Reference
Mostajabi M, Yadollahpour P, Shakhnarovich G. Feedforward semantic segmentation with zoom-out features. In Proceedings of the IEEE Conference on Computer Vision and Pattern Recognition 2015 (pp. 3376-3385).(link)
Hariharan B, Arbeláez P, Girshick R, Malik J. Hypercolumns for object segmentation and fine-grained localization. InProceedings of the IEEE Conference on Computer Vision and Pattern Recognition 2015 (pp. 447-456).(link)
Summary
These two papers appear before the well-known fully convolutional network (FCN). I feel the core spirit of FCN was already well formulated in these two papers.
The motivation is that in the conv-net, the early layers have smaller receptive field, and the deep layers have larger receptive field. Then, if we want to classify each pixel, or a superpixel, or even a small region, we want to take information at different scales (i.e., different receptive field sizes).
The idea is illustrated in the picture below.
After downsampling, the size of the feature maps is not of the same scale as the original image. To associate the information at this scale with each pixel in the original image grid, upsampling is performed.

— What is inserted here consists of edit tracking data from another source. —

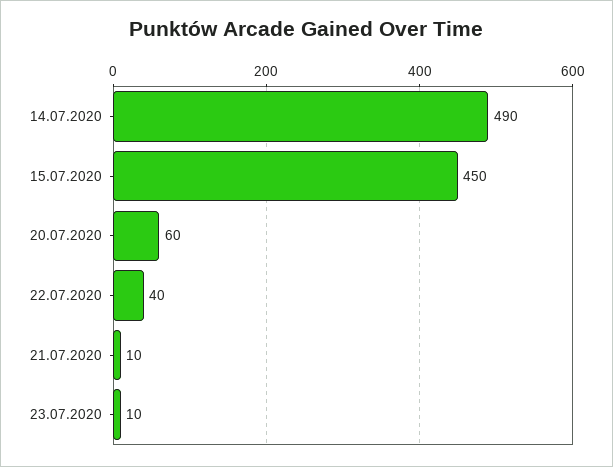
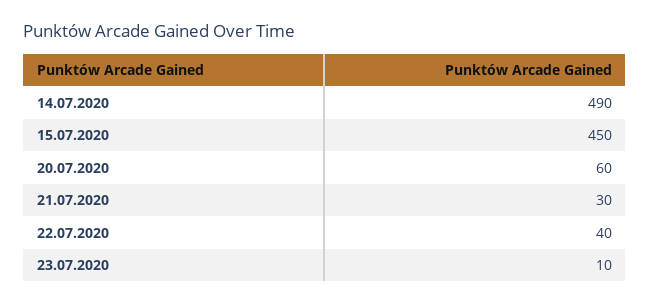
  {
    "14.07.2020": 490,
    "15.07.2020": 450,
    "20.07.2020": 60,
    "22.07.2020": 40,
-   "21.07.2020": 10,
+   "21.07.2020": 30,
    "23.07.2020": 10
  }

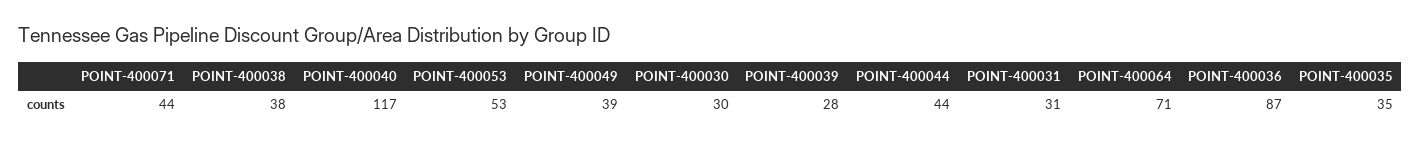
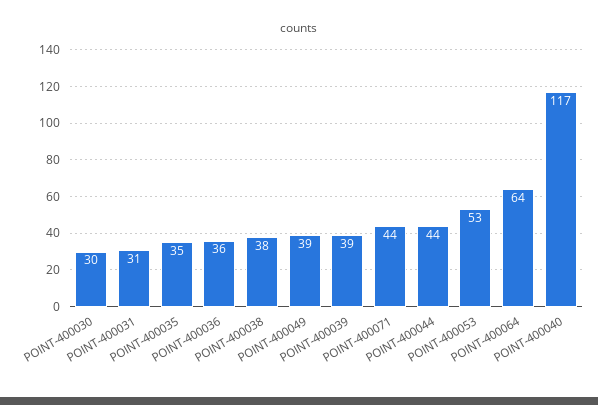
  {
    "POINT-400071": 44,
    "POINT-400038": 38,
    "POINT-400040": 117,
    "POINT-400053": 53,
    "POINT-400049": 39,
    "POINT-400030": 30,
-   "POINT-400039": 28,
+   "POINT-400039": 39,
    "POINT-400044": 44,
    "POINT-400031": 31,
-   "POINT-400064": 71,
+   "POINT-400064": 64,
-   "POINT-400036": 87,
+   "POINT-400036": 36,
    "POINT-400035": 35
  }

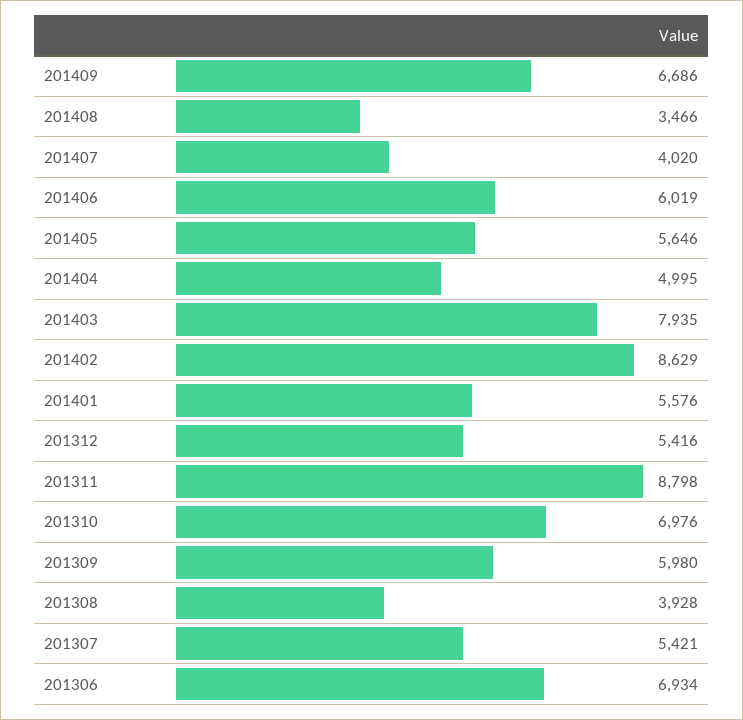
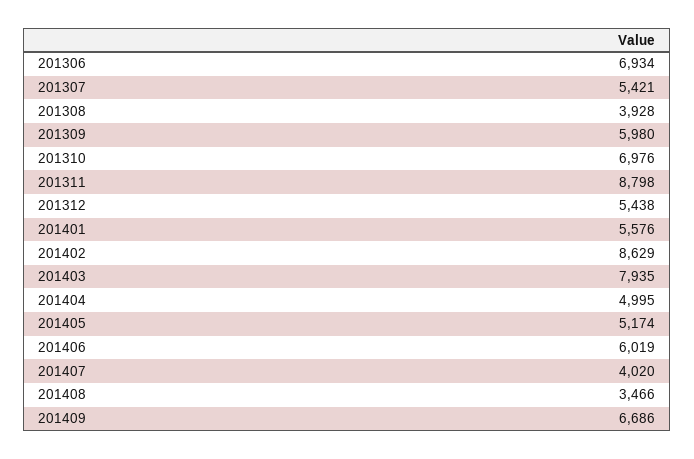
  {
    "201409": 6686,
    "201408": 3466,
    "201407": 4020,
    "201406": 6019,
-   "201405": 5646,
+   "201405": 5174,
    "201404": 4995,
    "201403": 7935,
    "201402": 8629,
    "201401": 5576,
-   "201312": 5416,
+   "201312": 5438,
    "201311": 8798,
    "201310": 6976,
    "201309": 5980,
    "201308": 3928,
    "201307": 5421,
    "201306": 6934
  }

Zoom-out features essentially mean that we collect the features from receptive field of different sizes centered at the same position. It can be viewed as “zooming out” from a particular pixel (or superpixel) up to a very large context.
Related Papers
When the first time I read the following two papers, I was so surprised that why they perform much better than FCN or U-Net. The structure seems to be a “simple” extention of FCN. After I read the aforementioned two papers related to hypercolumn, I finally understand the consideration behind the design.
Chen H, Qi X, Yu L, Heng PA. DCAN: Deep Contour-Aware Networks for Accurate Gland Segmentation. arXiv preprint arXiv:1604.02677. 2016 Apr 10.
Chen H, Qi XJ, Cheng JZ, Heng PA. Deep contextual networks for neuronal structure segmentation. InThirtieth AAAI Conference on Artificial Intelligence 2016 Feb 21.